Dans une lettre datée du 10 juillet 1887 à Caroline van Stockum-Haanebeek, Theo parle en ces termes de ce nouvel appartement : « Je vis maintenant avec mon frère Vincent, qui étudie la peinture avec une assiduité infatigable. Comme il a besoin de beaucoup d’espace pour son travail, nous vivons dans un appartement assez grand au 54 rue Lepic […]. Ce qu'il y a de remarquable dans notre logement, c'est que l'on a une vue magnifique sur la ville, avec les collines de Meudon, Saint-Cloud, etc. au premier plan et, par-dessus, presque autant de ciel que lorsqu'on est dans les dunes. Avec les différents effets générés par les variations du ciel, c'est un sujet pour je ne sais combien de tableaux. »

La rue Lepic constitue alors une frontière informelle entre le bas et le haut Montmartre, entre le Montmartre urbain et le Montmartre champêtre. Pendant son séjour parisien, Van Gogh montre une fascination pour l’ambiance si particulière, à la fois pastorale et urbaine, du « maquis » de Montmartre, terme alors utilisé pour désigner la face encore non urbanisée de la butte Montmartre, où les jardins-potagers côtoient carrières abandonnées et friches herbeuses. Au contraire de ses contemporains qui, tels Toulouse-Lautrec ou Renoir avant lui, s’attachent à dépeindre le Montmartre des cabarets et des bals populaires, Van Gogh fait lui le choix de représenter un Montmartre bucolique et calme, tranchant avec la vie trépidante des rues alentour.

Un sujet en particulier suscite l’intérêt du peintre : celui des moulins de Montmartre, qui ne sont pas sans évoquer les moulins de sa Hollande natale, un thème profondément ancré dans l’histoire de la peinture hollandaise. Pendant son séjour montmartrois, Van Gogh va consacrer près de vingt œuvres à ces trois moulins réunis sous la dénomination commune de « Moulin de la Galette ». Ces bâtiments, qui appartenaient alors à la famille Debray, avaient depuis longtemps cessé de fonctionner et avaient été transformés en un lieu de loisir très prisé des parisiens, réunissant guinguettes, salles de bal, cafés et manèges. De Corot à Signac, en passant par Renoir et Toulouse-Lautrec, ils constituent depuis le XIXe siècle une source inépuisable d’inspiration pour les artistes.

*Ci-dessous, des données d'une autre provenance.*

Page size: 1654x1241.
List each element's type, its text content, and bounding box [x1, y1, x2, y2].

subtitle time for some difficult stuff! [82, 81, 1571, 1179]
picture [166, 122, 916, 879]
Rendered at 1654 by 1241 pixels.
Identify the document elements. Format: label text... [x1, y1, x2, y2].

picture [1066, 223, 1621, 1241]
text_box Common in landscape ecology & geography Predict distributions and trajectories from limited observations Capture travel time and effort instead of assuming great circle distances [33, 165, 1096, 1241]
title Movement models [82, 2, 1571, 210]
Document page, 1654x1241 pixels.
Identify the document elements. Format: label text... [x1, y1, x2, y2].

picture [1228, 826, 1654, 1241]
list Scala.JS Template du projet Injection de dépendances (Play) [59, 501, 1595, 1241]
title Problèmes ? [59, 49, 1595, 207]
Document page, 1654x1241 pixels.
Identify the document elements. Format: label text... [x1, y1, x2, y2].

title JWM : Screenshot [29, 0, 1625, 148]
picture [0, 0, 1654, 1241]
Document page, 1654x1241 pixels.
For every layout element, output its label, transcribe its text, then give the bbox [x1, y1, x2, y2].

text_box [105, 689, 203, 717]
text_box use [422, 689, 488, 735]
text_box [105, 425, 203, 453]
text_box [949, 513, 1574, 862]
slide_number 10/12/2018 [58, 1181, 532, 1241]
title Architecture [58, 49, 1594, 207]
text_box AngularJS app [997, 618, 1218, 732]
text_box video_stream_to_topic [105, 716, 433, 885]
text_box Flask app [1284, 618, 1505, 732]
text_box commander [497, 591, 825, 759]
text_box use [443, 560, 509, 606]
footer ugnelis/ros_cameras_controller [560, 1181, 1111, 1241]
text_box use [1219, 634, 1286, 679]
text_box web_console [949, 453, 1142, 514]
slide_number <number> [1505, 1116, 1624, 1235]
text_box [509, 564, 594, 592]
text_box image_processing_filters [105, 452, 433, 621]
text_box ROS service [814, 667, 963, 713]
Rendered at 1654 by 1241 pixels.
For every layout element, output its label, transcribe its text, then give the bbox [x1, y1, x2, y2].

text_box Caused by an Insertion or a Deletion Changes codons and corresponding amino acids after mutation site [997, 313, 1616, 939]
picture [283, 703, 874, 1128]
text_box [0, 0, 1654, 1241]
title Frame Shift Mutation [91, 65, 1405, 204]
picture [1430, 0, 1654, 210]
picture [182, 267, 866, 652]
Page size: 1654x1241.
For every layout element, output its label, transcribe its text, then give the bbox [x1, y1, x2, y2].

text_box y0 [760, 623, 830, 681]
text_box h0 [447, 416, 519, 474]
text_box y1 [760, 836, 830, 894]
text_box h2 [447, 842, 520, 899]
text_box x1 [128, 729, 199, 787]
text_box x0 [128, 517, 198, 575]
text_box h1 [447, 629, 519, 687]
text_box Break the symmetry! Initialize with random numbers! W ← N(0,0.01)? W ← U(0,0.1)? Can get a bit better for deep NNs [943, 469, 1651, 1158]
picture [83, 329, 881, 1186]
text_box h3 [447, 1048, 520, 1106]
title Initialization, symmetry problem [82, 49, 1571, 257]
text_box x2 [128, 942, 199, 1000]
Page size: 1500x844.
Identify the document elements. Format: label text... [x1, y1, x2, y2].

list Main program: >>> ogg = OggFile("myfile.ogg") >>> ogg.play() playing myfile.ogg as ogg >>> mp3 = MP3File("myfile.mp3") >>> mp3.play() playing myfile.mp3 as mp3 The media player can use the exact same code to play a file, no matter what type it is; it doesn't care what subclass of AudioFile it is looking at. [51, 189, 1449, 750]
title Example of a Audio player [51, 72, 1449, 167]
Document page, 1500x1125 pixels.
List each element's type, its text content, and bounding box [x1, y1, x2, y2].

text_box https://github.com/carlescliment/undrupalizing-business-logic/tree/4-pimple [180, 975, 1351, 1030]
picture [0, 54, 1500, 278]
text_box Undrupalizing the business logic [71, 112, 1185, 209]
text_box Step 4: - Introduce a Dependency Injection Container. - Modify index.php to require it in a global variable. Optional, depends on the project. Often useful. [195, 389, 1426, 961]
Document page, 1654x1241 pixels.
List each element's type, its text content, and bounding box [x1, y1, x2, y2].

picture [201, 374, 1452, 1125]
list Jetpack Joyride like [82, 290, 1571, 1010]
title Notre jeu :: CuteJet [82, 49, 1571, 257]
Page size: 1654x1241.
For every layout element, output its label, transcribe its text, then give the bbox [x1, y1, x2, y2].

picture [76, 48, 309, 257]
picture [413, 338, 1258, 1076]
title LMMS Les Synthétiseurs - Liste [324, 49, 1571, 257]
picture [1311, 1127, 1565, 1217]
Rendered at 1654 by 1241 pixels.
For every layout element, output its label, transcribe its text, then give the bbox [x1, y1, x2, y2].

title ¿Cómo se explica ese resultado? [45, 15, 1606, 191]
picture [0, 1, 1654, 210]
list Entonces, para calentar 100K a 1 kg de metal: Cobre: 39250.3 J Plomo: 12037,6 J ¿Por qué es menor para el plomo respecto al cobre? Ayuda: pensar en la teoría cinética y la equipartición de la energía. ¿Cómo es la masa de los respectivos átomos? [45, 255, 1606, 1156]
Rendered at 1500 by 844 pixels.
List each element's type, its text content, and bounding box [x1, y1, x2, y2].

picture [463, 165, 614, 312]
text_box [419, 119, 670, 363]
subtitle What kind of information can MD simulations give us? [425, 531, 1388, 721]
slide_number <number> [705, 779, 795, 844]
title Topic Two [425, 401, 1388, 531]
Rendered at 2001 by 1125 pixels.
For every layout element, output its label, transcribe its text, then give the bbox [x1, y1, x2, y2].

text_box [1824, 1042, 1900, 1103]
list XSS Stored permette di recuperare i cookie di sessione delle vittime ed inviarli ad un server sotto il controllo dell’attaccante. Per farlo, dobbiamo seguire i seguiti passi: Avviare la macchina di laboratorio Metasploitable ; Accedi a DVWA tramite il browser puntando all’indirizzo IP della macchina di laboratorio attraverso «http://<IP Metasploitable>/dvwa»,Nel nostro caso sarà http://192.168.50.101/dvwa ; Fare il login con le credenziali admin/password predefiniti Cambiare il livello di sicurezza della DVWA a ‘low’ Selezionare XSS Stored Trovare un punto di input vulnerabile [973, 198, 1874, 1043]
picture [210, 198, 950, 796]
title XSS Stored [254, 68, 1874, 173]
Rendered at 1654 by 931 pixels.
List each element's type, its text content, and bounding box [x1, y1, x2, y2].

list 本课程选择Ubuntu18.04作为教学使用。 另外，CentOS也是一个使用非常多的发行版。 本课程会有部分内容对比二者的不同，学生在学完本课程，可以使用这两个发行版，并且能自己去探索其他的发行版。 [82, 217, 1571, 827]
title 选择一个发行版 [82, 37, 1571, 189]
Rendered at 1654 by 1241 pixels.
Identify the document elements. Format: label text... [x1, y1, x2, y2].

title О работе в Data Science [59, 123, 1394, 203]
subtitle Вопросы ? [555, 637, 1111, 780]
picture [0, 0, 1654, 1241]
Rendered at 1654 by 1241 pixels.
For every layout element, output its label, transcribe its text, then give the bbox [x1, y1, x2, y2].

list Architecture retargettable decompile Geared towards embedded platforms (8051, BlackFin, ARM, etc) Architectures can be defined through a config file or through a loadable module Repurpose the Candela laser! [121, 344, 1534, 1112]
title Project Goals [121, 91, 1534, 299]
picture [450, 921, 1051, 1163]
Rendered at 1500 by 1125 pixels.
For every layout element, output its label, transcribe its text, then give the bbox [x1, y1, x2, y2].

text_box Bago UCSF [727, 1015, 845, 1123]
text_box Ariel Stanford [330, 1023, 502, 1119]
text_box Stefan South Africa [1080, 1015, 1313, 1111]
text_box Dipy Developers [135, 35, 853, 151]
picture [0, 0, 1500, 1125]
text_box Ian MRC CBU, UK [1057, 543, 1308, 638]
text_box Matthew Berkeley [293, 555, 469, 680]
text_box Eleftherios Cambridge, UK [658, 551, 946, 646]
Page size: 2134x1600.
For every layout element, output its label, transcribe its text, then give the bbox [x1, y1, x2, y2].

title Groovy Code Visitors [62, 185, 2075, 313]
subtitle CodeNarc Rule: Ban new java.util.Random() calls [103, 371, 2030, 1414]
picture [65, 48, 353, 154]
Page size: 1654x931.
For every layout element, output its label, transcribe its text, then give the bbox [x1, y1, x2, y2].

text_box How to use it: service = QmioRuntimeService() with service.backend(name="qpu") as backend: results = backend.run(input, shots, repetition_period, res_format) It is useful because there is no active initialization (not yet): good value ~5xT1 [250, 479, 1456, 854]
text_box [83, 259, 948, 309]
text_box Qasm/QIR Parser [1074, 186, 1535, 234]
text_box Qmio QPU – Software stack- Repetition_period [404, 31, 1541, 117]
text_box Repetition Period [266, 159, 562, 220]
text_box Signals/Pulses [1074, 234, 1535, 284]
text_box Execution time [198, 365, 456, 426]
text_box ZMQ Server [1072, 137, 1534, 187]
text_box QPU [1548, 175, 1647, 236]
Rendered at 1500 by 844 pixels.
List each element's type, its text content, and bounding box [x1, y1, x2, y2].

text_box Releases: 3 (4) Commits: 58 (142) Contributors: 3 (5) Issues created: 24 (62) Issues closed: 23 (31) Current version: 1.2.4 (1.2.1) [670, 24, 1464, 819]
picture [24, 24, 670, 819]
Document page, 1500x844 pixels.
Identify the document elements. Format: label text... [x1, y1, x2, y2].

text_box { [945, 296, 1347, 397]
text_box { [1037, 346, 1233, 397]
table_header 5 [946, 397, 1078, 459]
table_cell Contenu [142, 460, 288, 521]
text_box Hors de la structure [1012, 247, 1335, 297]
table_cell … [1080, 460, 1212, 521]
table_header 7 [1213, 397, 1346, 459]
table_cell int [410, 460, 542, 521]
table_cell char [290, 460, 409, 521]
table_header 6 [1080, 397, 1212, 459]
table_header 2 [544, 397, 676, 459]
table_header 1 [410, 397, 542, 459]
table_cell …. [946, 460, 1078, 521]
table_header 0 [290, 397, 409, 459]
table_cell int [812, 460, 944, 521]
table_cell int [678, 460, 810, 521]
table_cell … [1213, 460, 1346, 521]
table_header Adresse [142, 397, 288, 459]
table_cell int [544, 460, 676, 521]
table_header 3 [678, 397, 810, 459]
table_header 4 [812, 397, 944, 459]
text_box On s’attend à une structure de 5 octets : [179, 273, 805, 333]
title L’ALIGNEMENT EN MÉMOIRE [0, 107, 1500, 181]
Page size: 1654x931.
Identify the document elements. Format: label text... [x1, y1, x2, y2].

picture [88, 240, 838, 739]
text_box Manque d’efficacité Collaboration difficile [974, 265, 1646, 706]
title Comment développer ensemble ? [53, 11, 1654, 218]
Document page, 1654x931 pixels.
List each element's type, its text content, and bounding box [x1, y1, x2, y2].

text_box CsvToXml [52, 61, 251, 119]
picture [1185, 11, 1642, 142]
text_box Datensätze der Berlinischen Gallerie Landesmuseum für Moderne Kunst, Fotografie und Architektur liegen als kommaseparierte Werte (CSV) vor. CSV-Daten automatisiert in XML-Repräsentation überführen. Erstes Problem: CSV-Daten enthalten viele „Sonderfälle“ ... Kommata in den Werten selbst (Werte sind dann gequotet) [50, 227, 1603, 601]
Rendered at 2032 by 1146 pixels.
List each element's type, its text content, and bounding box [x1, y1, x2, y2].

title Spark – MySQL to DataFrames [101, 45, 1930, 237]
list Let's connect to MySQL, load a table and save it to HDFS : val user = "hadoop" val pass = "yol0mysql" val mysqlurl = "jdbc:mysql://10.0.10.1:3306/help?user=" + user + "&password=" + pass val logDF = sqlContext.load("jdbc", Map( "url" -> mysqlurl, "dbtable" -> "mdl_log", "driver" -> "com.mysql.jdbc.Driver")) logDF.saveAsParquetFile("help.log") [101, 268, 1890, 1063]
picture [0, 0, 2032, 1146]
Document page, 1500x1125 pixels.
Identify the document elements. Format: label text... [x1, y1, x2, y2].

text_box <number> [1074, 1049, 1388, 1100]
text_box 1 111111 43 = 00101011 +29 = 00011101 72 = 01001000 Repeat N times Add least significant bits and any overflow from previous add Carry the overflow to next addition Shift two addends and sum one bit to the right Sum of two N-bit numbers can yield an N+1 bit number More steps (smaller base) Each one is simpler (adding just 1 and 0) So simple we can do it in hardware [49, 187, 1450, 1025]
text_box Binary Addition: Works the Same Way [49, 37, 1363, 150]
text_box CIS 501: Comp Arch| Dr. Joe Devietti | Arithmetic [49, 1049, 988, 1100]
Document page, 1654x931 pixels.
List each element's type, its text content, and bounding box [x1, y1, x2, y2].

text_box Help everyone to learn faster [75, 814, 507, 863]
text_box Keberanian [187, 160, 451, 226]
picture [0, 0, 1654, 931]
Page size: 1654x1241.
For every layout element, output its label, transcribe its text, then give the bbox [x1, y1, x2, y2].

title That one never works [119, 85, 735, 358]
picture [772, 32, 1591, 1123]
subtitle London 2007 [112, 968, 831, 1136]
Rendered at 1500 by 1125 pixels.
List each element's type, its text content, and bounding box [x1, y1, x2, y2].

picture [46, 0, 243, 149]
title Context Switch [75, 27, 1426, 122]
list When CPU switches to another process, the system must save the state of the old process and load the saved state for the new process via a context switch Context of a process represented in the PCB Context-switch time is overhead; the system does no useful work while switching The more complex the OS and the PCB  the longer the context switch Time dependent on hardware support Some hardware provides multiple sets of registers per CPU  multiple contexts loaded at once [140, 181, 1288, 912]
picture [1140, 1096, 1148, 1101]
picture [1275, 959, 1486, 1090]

En l’espace de deux années, les représentations du Moulin de la Galette par Van Gogh vont significativement évoluer. Dès son arrivée à Paris en 1886, Van Gogh commence à peindre le plus imposant et le plus célèbre des moulins, dit « Blute-Fin », lequel était doté d'un belvédère en bois très apprécié des parisiens pour profiter d'une vue imprenable sur Paris. Il s’intéresse aussi à plusieurs reprises au deuxième moulin, qui faisait l’angle avec la rue Girardon, dit Moulin Radet. Dans ces compositions de l’année 1886, le peintre utilise encore sa palette dite hollandaise, faites de tonalités brunes et d’empâtements épais.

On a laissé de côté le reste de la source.